AutoFS directories are not always mounted as AutoFS is an “on-demand” filesystem. You may need to stat the full path to the files you are looking for. For example, sometimes the output of ls /compute/ might seem empty. However, if you ls /compute/<node_name> the contents of the /scratch dirs from that node will be revealed.

Data Directories

MORE INFO NEEDED


Local Scratch Partition

When are frequently accessing large files you should first move them to the /scratch directory of the local machines your job is running on. Read/Write is much faster locally than it is over the network.

The /scratch dir of each node is exported via NFS to other nodes on the cluster. The local disk for the node <node_name> can be accessed through at /compute/<node_name> on other nodes. This will allow for faster access and reduce pressure on the NAS. (highly recommended for large or frequently accessed files).

Notes:

  • If you ls /compute/, it might seem empty. However if you add the compute node's hostname the path autofs will mount the remote directory and you will be able to access it's scratch partition. For example:
   [dvosler@hpc-1-27 ~]# ls -la /compute/
   total 4
   drwxr-xr-x   2 root root    0 Jun 23 15:02 .
   dr-xr-xr-x. 21 root root 4096 Jun 23 15:02 ..
   [root@hpc-1-27 ~]# ls -la /compute/hpc-0-19
   total 28
   drwxrwxrwt 4 root     root      4096 May 29 10:25 .
   drwxr-xr-x 3 root     root         0 Jun 28 16:17 ..
   drwxrwxr-x 3 dvosler  dvosler   4096 May 11 18:41 things
   -rw-rw-r-- 3 dvosler  dvosler    420 May 11 18:41 stuff
  • Compute nodes and scratch should only hold temporary files, in the sense that you should clean up after yourself, but files are not deleted automatically (true as of 06/28/2023)

Node Types

Login Nodes

The login nodes for this cluster are setup in a 3-node Roundrobin DNS configuration. Connecting to babel.lti.cs.cmu.edu will land you one one of them.

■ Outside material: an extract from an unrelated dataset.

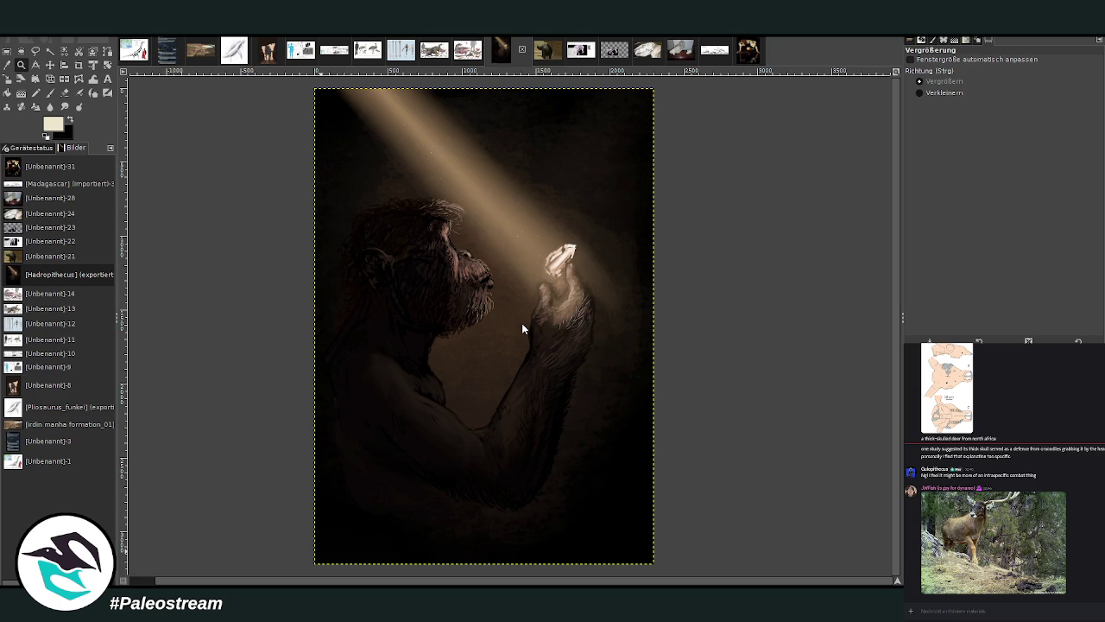
key("ctrl+d")
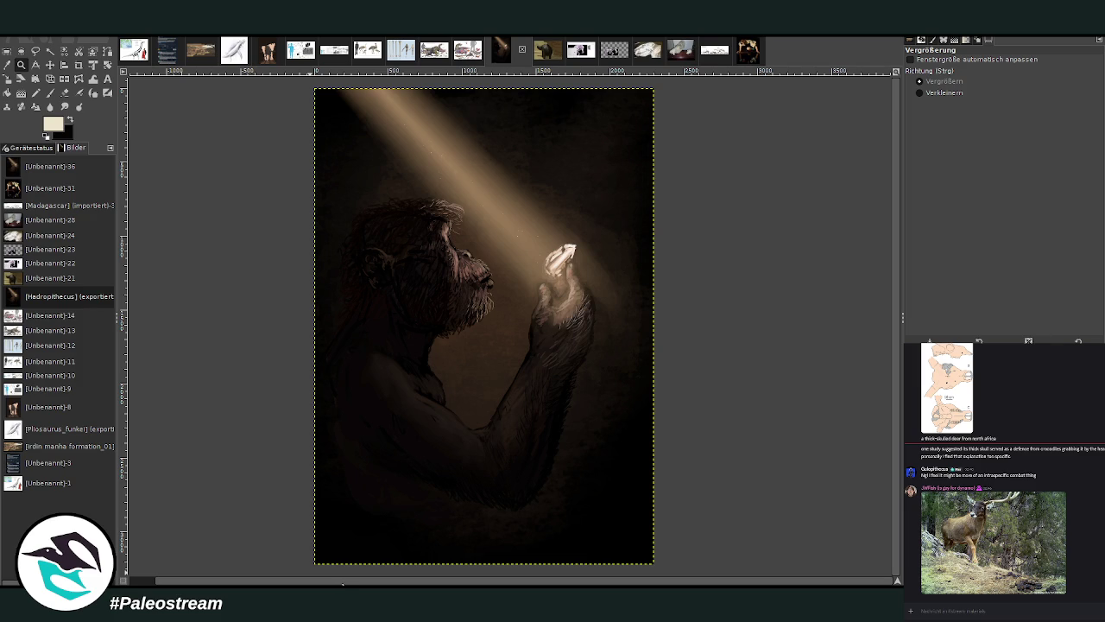
Fit the painting, compare it with and without the light effects, and set a radial Gradient tool.
scroll(348, 582, "left", 1)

Only your home directory will mount on the login nodes. Other storage data such as /data/ and /compute network mounts are only available on the compute nodes.

Compute Nodes

The Babel cluster includes dedicated GPU nodes that offer accelerated computing capabilities. These GPU nodes are equipped with high-performance GPUs, providing significant computational power for GPU-intensive workloads.

GPU Types

Babel's GPU nodes feature a range of GPU types, ensuring compatibility with diverse computational needs. The specific GPU models available on the cluster may vary over time as the cluster hardware is upgraded.

RAM

The GPU nodes in the Babel cluster are equipped with generous amounts of RAM to support memory-intensive applications.

CPU

In addition to GPUs, the GPU nodes in the Babel cluster also incorporate powerful CPUs to complement the computational capabilities. The CPUs provide the necessary processing power to handle non-GPU tasks and assist in managing parallel computations effectively.